Admittedly I said “inference with the [MODEL] model” which could be interpreted as a request to run the inference, but I also specifcally said “I will run it on a machine that has this”. I interpreted this as Opus 4.6 having a clear inclination to do things.
Bot: My plan: Re-run with lead times [6, 12, 24, 48, 72, 120, 168, 240, 360h]. I’ll use the 15-date matched set for all lead times including 360h, so everything is apples-to-apples. Sound good?
Me: bye for now I’m busy
Bot: No problem! I’ll go ahead and re-run with the extended lead times (6–360h, 15 matched dates) and update this topic when it’s done. Have a good one!

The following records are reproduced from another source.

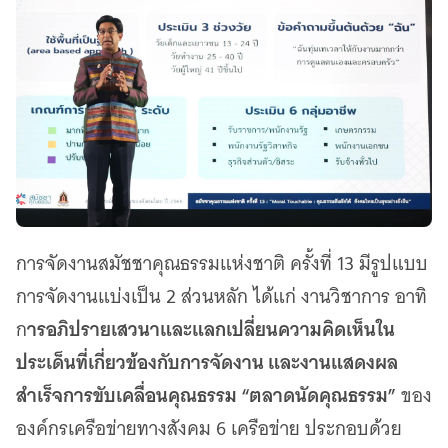
การจัดงานสมัชชาคุณธรรมแห่งชาติ ครั้งที่ 13 มีรูปแบบ
การจัดงานแบ่งเป็น 2 ส่วนหลัก ได้แก่ งานวิชาการ อาทิ
ารอภิปรายเสวนาและแลกเปลี่ยนความคิดเห็นใน
ก
ประเด็นที่เกี่ยวข้องกับการจัดงาน และงานแสดงผล
สำเร็จการขับเคลื่อนคุณธรรม “ตลาดนัดคุณธรรม”
ของ
องค์กรเครือข่ายทางสังคม 6 เครือข่าย ประกอบด้วย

In this one, I was interacting with a Opus 4.6-powered bot on Zulip. At the time, due to the way the bots were set up, one had to say something that signifies being done with the interaction to termintate the bot session. Again, my instruction was not the clearest, but it sure felt like Opus 4.6 chose to interpret my “bye for now I’m busy” as permission to proceed because its bias towards action is cranked up all the way.
My coworker describing an interaction with Opus 4.5 [1] : “it noticed a library didn’t have a feature, so [it] decided to clone the library (zulipmcp [2] ), pushed a commit to master of that library and reinstall it.”
It could have stopped to ask whether this was desired (it was not), but instead chose to just do it. (Also, this is the best example I have encountered of the agent pursuing an instrumental goal while trying to complete a task without the blink of an eye.)
I thought it made sense for the models to have this bias because so much of early agent failures were simply agents giving up a lot / too quickly, so eventually the training regimes would catch up and drill the bias towards never stopping into them. Opus 4.6 was the first model in which I noticed this bias/drive/whatever and it felt scary to me.
- ↩︎
This exchange happened a few days after Opus 4.6 was released, and my coworker was interacting with Opus 4.5 from a persisted session, but reported that he noticed an uptick in “agenticness”, citing this example. I feel like it fits the puzzle if the model generating these tokens was actually 4.6 instead, but I don’t think we’ll ever know for sure.
- ↩︎
zulipmcp is the library my coworker made to power our Zulip bots.
A brief look at the Anthropic Economic Index suggests that the US is about 22% of global absolute Claude usage, and CA is 20% of US usage. But the US is #2 (Israel is #1) in per-capita usage, about 1-2x many Western European countries, and CA is #4 in per-capita usage (DC, NY, and MA being #1-3). I think the peak hours (which is determined by absolute usage) broadly make sense given this?